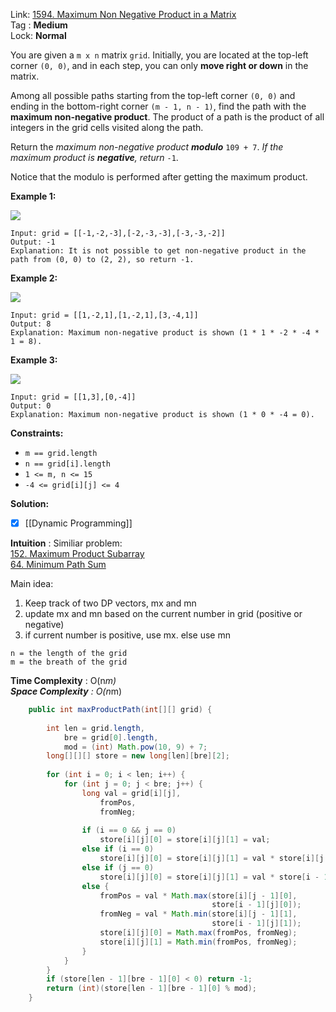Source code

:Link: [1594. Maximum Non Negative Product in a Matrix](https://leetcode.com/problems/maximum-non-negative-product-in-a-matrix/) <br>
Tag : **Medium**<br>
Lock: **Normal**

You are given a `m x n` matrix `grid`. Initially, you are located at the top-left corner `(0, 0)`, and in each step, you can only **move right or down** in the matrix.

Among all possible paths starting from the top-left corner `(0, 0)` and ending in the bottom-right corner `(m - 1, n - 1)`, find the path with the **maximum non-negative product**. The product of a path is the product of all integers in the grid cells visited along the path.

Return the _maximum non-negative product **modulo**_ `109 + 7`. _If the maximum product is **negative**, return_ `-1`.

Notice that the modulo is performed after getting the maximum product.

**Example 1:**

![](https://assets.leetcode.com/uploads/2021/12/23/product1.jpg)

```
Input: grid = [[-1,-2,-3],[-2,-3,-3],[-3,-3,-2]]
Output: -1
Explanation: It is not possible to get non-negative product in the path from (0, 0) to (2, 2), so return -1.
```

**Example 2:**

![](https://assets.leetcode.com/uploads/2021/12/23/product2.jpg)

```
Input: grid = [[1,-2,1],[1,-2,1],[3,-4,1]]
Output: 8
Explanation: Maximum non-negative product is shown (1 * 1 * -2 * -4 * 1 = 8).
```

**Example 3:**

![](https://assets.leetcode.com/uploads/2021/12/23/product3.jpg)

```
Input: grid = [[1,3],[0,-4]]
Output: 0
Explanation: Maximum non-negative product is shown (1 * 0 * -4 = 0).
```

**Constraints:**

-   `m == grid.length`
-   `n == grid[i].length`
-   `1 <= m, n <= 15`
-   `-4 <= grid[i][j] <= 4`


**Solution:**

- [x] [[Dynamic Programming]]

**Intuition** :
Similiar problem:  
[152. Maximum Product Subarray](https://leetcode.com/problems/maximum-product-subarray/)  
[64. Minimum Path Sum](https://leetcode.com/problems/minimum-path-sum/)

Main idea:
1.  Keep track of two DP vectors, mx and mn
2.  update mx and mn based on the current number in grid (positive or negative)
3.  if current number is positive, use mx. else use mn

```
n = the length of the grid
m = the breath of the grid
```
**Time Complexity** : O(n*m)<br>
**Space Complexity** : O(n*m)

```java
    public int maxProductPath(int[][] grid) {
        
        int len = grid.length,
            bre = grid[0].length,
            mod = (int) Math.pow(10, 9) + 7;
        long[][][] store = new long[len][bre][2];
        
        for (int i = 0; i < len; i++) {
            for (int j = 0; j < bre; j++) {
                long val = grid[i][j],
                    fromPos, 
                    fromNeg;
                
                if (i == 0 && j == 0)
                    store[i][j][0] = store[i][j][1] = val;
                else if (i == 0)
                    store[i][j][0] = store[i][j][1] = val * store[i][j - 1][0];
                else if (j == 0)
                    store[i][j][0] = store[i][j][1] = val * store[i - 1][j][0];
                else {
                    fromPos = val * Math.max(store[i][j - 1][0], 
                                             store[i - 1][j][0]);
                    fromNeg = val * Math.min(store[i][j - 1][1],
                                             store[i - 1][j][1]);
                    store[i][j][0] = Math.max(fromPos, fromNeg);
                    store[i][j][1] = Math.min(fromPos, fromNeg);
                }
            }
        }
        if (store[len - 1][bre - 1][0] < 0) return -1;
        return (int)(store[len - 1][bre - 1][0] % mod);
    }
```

▶ Brief: What is asked for is an exact copy of the lines above from the one containing "Tag : **Medium**<br>" through the one containing "You are given", and only those.

▶ Answer to this task:
Tag : **Medium**<br>
Lock: **Normal**

You are given a `m x n` matrix `grid`. Initially, you are located at the top-left corner `(0, 0)`, and in each step, you can only **move right or down** in the matrix.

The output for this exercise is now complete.